Some people might say that, if we place trigger warnings on subjects that are more common causes of trauma (I will admit here that there are, in all probability, more people in the world who are living with abuse-related trauma than kettle-related trauma), then we will upset fewer people and more people will be able to use the internet (always the internet – I’ve seen sexual abuse, for example, being featured on so many television programmes, and as part of so many books that I wonder why it is a movement so limited to the internet?) safely. To this, I would answer that surely it is important not to simply avoid something which causes you prolonged and painful trauma? 

It is, undeniably, important for people suffering from Post Traumatic Stress Disorder to seek help for their illness. Therapy and treatment, usually involving exposure to the cause of the trauma is increasingly effective (National Institute of Mental Health)  and therefore giving people a way to avoid seeing the cause of their trauma is, arguably, simply avoiding the issue. Exposure therapy is slow and painstaking and it may be that, during this time, people living with PTSD will want to avoid their triggers. However, placing un-enforced trigger warnings on some pages and over some parts of the internet may only serve to lull people into a false sense of security, whereby they are not prepared to face things that may cause them to suffer symptoms of their PTSD.

I also think that this is another occasion where language from a very specific lexical field is brought into the mainstream in a much misunderstood way.

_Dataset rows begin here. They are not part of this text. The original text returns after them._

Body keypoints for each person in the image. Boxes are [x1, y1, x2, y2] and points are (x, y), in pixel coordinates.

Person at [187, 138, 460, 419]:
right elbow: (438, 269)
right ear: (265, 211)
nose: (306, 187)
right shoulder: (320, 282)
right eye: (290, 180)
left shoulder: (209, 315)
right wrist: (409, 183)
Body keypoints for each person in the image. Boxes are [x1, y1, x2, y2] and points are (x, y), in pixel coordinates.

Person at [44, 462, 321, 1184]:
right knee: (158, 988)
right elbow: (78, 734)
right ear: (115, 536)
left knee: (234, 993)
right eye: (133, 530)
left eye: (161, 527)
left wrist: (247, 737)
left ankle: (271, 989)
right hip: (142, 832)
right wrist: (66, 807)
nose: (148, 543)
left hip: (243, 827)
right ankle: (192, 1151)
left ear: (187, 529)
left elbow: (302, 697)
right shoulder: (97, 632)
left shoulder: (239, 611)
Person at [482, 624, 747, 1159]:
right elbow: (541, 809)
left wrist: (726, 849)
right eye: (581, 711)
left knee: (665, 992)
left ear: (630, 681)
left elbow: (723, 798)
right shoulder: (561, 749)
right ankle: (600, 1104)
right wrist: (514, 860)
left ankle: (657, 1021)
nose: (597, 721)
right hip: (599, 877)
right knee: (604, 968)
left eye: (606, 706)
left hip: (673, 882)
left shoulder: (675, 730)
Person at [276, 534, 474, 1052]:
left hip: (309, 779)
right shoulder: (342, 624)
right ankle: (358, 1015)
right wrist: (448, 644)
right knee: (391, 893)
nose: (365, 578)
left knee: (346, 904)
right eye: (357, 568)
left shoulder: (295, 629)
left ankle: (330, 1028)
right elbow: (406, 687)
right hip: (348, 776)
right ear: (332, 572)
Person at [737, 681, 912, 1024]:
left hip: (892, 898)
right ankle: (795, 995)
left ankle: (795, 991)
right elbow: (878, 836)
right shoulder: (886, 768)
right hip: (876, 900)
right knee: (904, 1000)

When volunteering, I speak to young people all the time who talk to me about their ‘triggers’. Mainly, they just mean ‘things that have happened to make me sad’. I wonder whether this is another example of the loss of language surrounding feelings and emotions? If we teach people to talk about their feelings, rather than saying that they are ‘triggered’ which might mean anything from suicidal to embarrassed, then maybe it will be easier for them find the support they need? In the same way that – at a time where mental illness is becoming more and more acceptable to talk about and widely recognised – we need to give children the language the differentiate between ‘sadness’ and ‘depression’, maybe we need to give them the language to name a whole range of feelings, rather than just saying that they are ‘triggered’.

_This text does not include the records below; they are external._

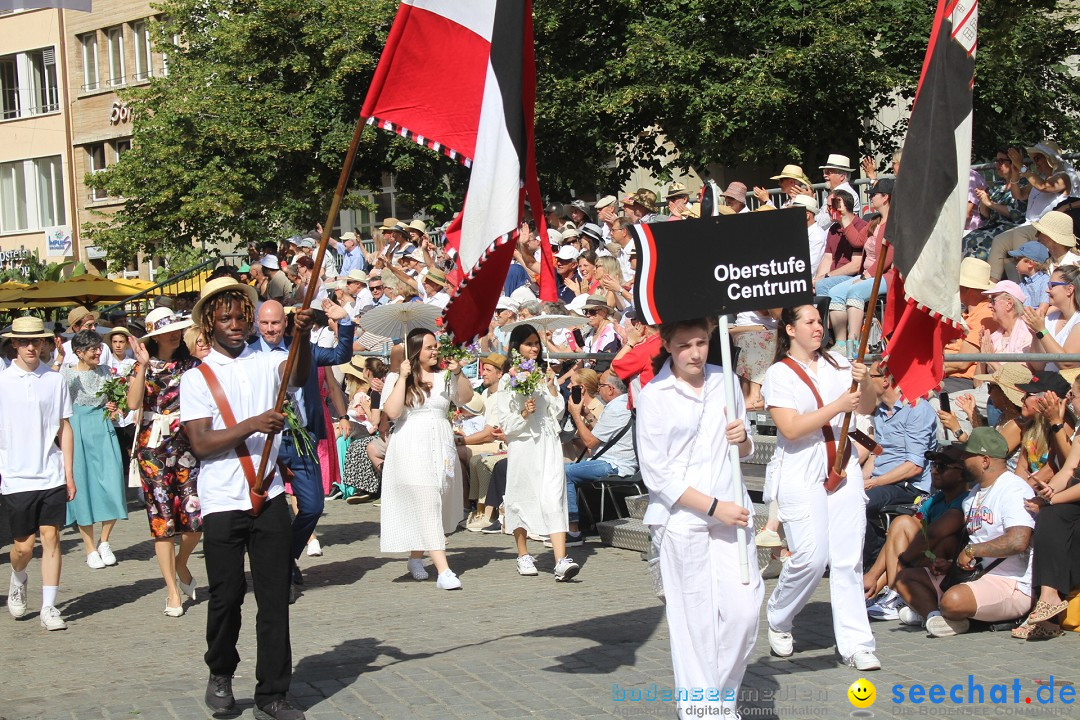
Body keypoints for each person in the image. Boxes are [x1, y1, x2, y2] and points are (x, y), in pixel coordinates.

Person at [179, 277, 313, 720]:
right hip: (221, 500)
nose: (236, 324)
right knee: (227, 595)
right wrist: (254, 422)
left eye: (242, 316)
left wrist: (304, 334)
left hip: (269, 494)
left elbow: (296, 374)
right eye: (226, 318)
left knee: (275, 599)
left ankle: (272, 694)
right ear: (209, 324)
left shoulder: (267, 360)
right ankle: (220, 672)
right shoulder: (197, 378)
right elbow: (200, 443)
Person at [636, 317, 762, 718]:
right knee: (695, 623)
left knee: (743, 613)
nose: (694, 352)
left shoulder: (725, 380)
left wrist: (744, 441)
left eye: (701, 343)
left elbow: (743, 452)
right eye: (684, 345)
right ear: (668, 347)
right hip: (683, 519)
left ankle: (719, 699)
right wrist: (712, 506)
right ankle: (703, 710)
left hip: (733, 513)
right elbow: (657, 474)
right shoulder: (654, 394)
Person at [762, 305, 880, 671]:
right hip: (801, 469)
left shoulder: (841, 364)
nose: (818, 327)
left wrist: (867, 383)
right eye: (809, 322)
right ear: (790, 329)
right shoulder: (778, 373)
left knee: (847, 560)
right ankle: (779, 616)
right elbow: (792, 428)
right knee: (811, 557)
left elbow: (868, 408)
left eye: (820, 321)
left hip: (843, 466)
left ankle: (856, 643)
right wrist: (838, 405)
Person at [893, 428, 1035, 637]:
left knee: (953, 600)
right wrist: (952, 565)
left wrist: (971, 550)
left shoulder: (1014, 489)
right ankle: (935, 617)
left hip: (1011, 583)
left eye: (967, 455)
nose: (962, 460)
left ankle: (942, 612)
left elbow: (1018, 541)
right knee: (905, 578)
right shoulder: (973, 496)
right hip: (975, 576)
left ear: (985, 461)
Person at [252, 299, 353, 583]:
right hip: (264, 439)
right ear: (257, 324)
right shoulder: (247, 356)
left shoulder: (304, 349)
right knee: (260, 508)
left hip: (300, 437)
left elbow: (341, 354)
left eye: (275, 323)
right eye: (265, 323)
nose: (271, 329)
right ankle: (271, 567)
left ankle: (287, 558)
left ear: (285, 323)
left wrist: (343, 321)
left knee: (312, 506)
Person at [379, 329, 471, 590]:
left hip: (440, 445)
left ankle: (416, 557)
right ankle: (444, 571)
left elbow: (464, 398)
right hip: (411, 446)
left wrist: (458, 372)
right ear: (417, 351)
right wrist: (402, 378)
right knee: (428, 499)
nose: (435, 351)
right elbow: (393, 412)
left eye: (436, 347)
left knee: (435, 501)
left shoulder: (444, 377)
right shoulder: (398, 378)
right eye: (430, 347)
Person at [126, 308, 203, 617]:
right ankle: (172, 590)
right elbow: (132, 403)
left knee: (195, 519)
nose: (174, 333)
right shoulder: (142, 365)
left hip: (186, 444)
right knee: (163, 521)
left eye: (178, 328)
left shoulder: (193, 365)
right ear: (153, 336)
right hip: (153, 448)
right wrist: (143, 367)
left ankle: (181, 563)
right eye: (167, 330)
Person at [1, 316, 75, 631]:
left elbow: (65, 427)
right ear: (14, 344)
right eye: (24, 341)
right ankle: (18, 577)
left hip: (52, 473)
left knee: (51, 538)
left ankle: (49, 607)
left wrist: (69, 472)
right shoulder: (3, 382)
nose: (31, 346)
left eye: (36, 341)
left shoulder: (55, 380)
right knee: (23, 547)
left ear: (44, 343)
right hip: (15, 474)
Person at [494, 324, 580, 581]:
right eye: (528, 343)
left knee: (553, 496)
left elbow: (557, 412)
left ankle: (560, 560)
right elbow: (506, 423)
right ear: (516, 347)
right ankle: (523, 554)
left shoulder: (544, 374)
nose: (534, 348)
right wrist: (524, 413)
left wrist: (552, 387)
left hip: (548, 443)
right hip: (523, 445)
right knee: (522, 495)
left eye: (536, 343)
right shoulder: (507, 380)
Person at [864, 444, 969, 619]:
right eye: (934, 466)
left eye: (942, 467)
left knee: (904, 524)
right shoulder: (936, 499)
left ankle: (895, 591)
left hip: (945, 566)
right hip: (923, 557)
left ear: (962, 473)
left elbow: (935, 534)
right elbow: (903, 532)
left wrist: (903, 560)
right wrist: (874, 576)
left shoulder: (965, 501)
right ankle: (878, 589)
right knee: (900, 526)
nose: (935, 471)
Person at [859, 361, 938, 568]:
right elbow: (877, 455)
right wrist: (862, 479)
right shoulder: (880, 411)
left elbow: (914, 465)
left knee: (862, 500)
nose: (865, 382)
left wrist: (874, 483)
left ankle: (872, 564)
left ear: (885, 381)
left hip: (908, 485)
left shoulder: (917, 409)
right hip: (883, 480)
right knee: (846, 494)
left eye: (870, 377)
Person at [60, 329, 127, 570]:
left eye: (99, 348)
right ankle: (89, 547)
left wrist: (114, 407)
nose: (99, 352)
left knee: (111, 482)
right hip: (77, 430)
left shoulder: (107, 372)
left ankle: (104, 541)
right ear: (79, 352)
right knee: (83, 487)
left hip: (103, 429)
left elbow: (120, 406)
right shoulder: (67, 375)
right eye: (93, 349)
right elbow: (59, 409)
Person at [564, 371, 637, 543]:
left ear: (611, 389)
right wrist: (588, 415)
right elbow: (602, 434)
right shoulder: (622, 405)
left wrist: (576, 415)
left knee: (563, 472)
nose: (597, 389)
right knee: (563, 469)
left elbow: (590, 443)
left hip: (614, 464)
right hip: (613, 460)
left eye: (601, 385)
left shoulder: (616, 408)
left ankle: (572, 530)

As with most topics, I can’t honestly say that there is a right or wrong answer. The phraseology ‘trigger’ and ‘trigger warnings’ are a necessary part of life for people dealing with the horrors of PTSD. However, they are not a necessary part of lexicon for people who are simply wishing to describe their emotions and, actually, we risk taking language and the vital art of discussing feelings, away if we do rely too much on the use of ‘trigger’ for situations that do not merit the label. I would also argue that trigger warnings risk becoming a source of censorship led by those who wish to dictate the content of the internet.

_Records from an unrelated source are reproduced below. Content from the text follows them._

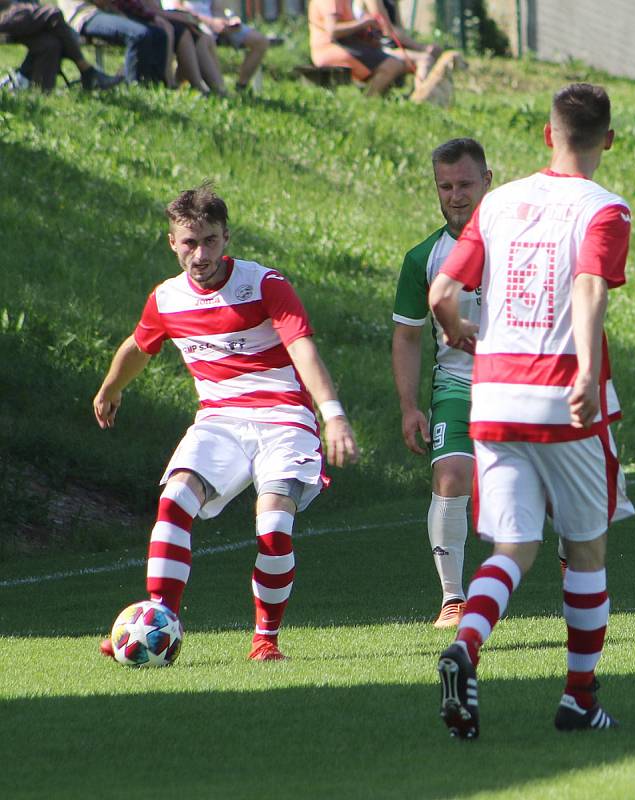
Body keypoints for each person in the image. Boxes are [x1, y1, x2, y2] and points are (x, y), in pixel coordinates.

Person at [429, 83, 635, 738]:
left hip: (492, 399)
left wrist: (461, 329)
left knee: (513, 545)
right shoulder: (604, 209)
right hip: (560, 399)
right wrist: (580, 368)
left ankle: (465, 646)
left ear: (547, 135)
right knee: (585, 549)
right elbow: (588, 284)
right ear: (606, 140)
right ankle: (578, 698)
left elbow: (441, 293)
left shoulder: (498, 202)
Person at [94, 184, 359, 662]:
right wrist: (112, 387)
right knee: (174, 500)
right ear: (172, 242)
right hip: (220, 422)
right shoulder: (167, 299)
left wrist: (332, 413)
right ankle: (155, 624)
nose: (200, 254)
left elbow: (302, 348)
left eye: (210, 241)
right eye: (189, 243)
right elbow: (139, 346)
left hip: (284, 420)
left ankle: (265, 639)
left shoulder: (264, 285)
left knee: (274, 526)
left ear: (226, 237)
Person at [391, 138, 491, 628]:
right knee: (451, 475)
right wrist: (410, 406)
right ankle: (454, 597)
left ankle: (574, 578)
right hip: (458, 386)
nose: (455, 195)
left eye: (465, 184)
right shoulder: (423, 258)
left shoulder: (519, 244)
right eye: (444, 186)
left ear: (487, 182)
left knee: (552, 488)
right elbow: (407, 337)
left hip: (521, 385)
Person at [0, 0, 123, 90]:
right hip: (5, 14)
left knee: (51, 44)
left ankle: (40, 95)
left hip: (19, 14)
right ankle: (86, 70)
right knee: (53, 14)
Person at [113, 0, 227, 93]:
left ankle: (218, 87)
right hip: (139, 19)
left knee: (203, 36)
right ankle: (178, 82)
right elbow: (149, 10)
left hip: (154, 17)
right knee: (182, 32)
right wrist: (181, 17)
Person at [307, 0, 408, 96]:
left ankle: (373, 99)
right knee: (393, 65)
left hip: (344, 46)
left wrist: (367, 36)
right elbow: (333, 31)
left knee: (398, 63)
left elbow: (347, 28)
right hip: (331, 49)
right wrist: (364, 22)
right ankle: (367, 102)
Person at [58, 0, 168, 86]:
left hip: (105, 12)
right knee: (138, 34)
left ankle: (154, 84)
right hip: (85, 15)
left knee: (159, 35)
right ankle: (134, 86)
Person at [169, 0, 269, 92]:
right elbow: (176, 8)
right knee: (205, 38)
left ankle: (241, 87)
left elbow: (216, 7)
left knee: (260, 41)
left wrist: (228, 22)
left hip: (215, 22)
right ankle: (216, 88)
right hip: (192, 22)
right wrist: (211, 22)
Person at [356, 0, 440, 83]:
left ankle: (419, 91)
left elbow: (399, 28)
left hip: (393, 45)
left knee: (435, 52)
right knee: (425, 60)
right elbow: (386, 28)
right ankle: (422, 94)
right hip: (379, 47)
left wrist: (418, 46)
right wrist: (421, 47)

I understand that trigger warnings are very necessary for a very select group of people who are living with PTSD. I understand that there are more common causes of trauma which may cause people to be triggered. But I also think that we are teaching people that the best way of coping with difficult subjects is avoiding them. In protecting a minority, we are unwittingly exposing the majority to a practice that will only stifle the ever important practise of facing fears and doing it anyway.

Education, again, is probably the answer. 

Talk about your feelings. Don’t hide from them. Don’t ask other people to protect you from them. Talk about them.